The labyrinth is a sacred design that can be walked with prayerful awareness to quiet the mind and increase spiritual clarity. Ancient in origin, the best preserved example is found in the flag stone pavement of the nave of Chartres Cathedral in France. This circular, cruciform pattern spirals in a meandering path throughout its four quadrants until reaching its innermost core, a holy vortex in which the pilgrim may rest to commune with the Divine.
In medieval times, Christians would devoutly walk the labyrinth as a substitute for making the arduous pilgrimage to the Holy Land. The labyrinth walk represents the soulís return to it Source and then re-enacts its descent to the manifest plane. The inward journey clams and purifies the mind for spiritual stillness, and the outward fortifies and integrates the personality for effective service in the world.
Many find that walking the labyrinth is a metaphor for their life experience. While walking, they become more aware of their personal life pattern, as inner themes and feelings emerge in the quality of their walk. Others report that waking the labyrinth feels soothing, as if moving through the design yields a healing vibrational rhythm.
The proportions and ratios of the labyrinth pattern are based in sacred geometry, which reflects the essential designs of nature. It is impossible to become lost in walking a labyrinth. Unlike a maze, which has tricky dead-ends, a labyrinth is a single turning path that always leads to its center. It provides a comforting sacred space for reflection and repose.
Many canvas replicas of the Chartres labyrinth are being made throughout the country. These are unfurled in local communities to provide direct experience of this spiritual too.
Walking The Labyrinth
Remove your shoes and center yourself prayerfully for your walk. Stand at the entrance to the labyrinth, looking at the center. Focus on your breathing, and determine which nostril has more air flowing through it. That is your current dominant nostril and dominant side.
Bow and pray to the Divine as you prepare to begin your contemplative walk. Stand straight and bring the chin back, bowing the head down a bit. Engage the contemplative walking posture: let the arm on the dominant side hang down by our side. Place the fore-arm of the non-dominant side on your lower back and with that hand, grasp the upper arm of the dominant side above the elbow. If that is uncomfortable, grasp the wrist instead.
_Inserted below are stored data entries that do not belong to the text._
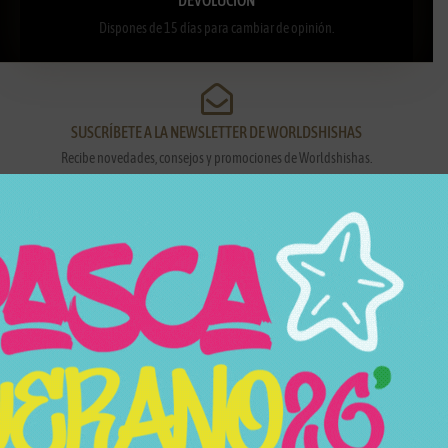
Dispones de 15 días para cambiar de opinión.
SUSCRÍBETE A LA NEWSLETTER DE WORLDSHISHAS
Recibe novedades, consejos y promociones de Worldshishas.
Nombre y apellidos
Correo electrónico
Suscribirme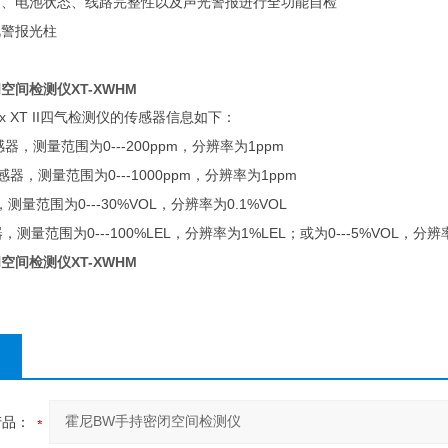
器、电池状态、线路完整性以及声光警报进行全功能自检
视警报光柱
闭空间检测仪
XT-XWHM
 XT II
四气检测仪的传感器信息如下：
0---200ppm
1ppm
感器，测量范围为
，分辨率为
0---1000ppm
1ppm
感器，测量范围为
，分辨率为
0---30%VOL
0.1%VOL
，测量范围为
，分辨率为
0---100%LEL
1%LEL
0---5%VOL
器，测量范围为
，分辨率为
；或为
，分辨
闭空间检测仪
XT-XWHM
产品：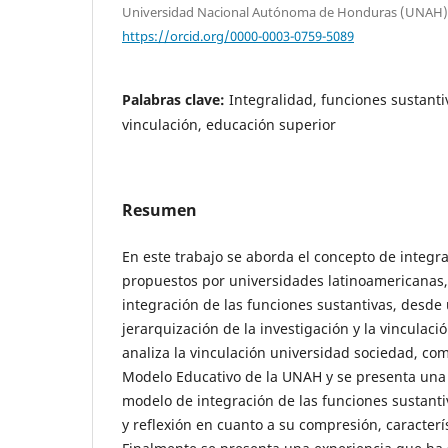
Universidad Nacional Autónoma de Honduras (UNAH)
https://orcid.org/0000-0003-0759-5089
Palabras clave:
Integralidad, funciones sustanti
vinculación, educación superior
Resumen
En este trabajo se aborda el concepto de integr
propuestos por universidades latinoamericanas,
integración de las funciones sustantivas, desde
jerarquización de la investigación y la vinculaci
analiza la vinculación universidad sociedad, co
Modelo Educativo de la UNAH y se presenta una
modelo de integración de las funciones sustanti
y reflexión en cuanto a su compresión, caracter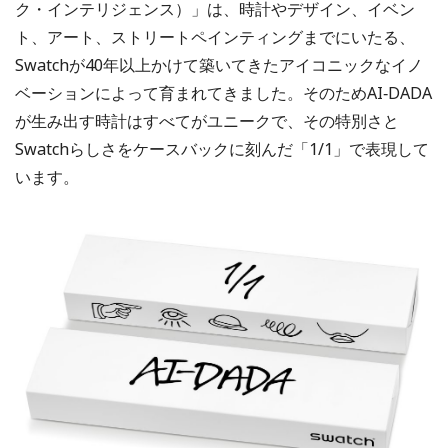
ク・インテリジェンス）」は、時計やデザイン、イベン
ト、アート、ストリートペインティングまでにいたる、
Swatchが40年以上かけて築いてきたアイコニックなイノ
ベーションによって育まれてきました。そのためAI‑DADA
が生み出す時計はすべてがユニークで、その特別さと
Swatchらしさをケースバックに刻んだ「1/1」で表現して
います。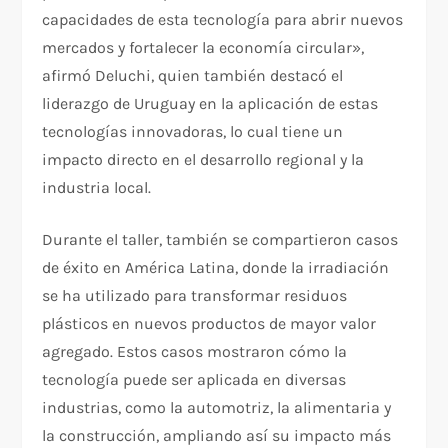
capacidades de esta tecnología para abrir nuevos
mercados y fortalecer la economía circular»,
afirmó Deluchi, quien también destacó el
liderazgo de Uruguay en la aplicación de estas
tecnologías innovadoras, lo cual tiene un
impacto directo en el desarrollo regional y la
industria local.
Durante el taller, también se compartieron casos
de éxito en América Latina, donde la irradiación
se ha utilizado para transformar residuos
plásticos en nuevos productos de mayor valor
agregado. Estos casos mostraron cómo la
tecnología puede ser aplicada en diversas
industrias, como la automotriz, la alimentaria y
la construcción, ampliando así su impacto más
Gaze at the center of the labyrinth. When you feel focused and drawn inward (and when the person in from of you reaches the third turn in the Labyrinth, which will be directly in from of you) take your first step into the Labyrinth, using the foot of the dominant side. To walk, place the heel firmly down, and roll your foot to the toes. Continue with the heel-toe roll as you walk slowly and with awareness on the labyrinth path, gazing on the ground about two feet in front of you.
Breathe diaphragmatically, using a gentle, slow, deep, regular, pattern. Repeat your sacred prayer word mentally in rhythm with your walking and breathing. Be aware of your inner experience.
Upon reaching the center of the labyrinth, release your arm grasp. You may spend some time sitting or standing in each petal and in the middle of the inner blossom. To leave, gaze for a moment at the exit of the blossom, grasp the non-dominant arm, and take your first step of the return walk using the non-dominant foot.
When you exit the labyrinth, turn and look at the center, give a prayerful bow, and offer thanks. Sit quietly for a while after walking, being aware of the effect of the experience.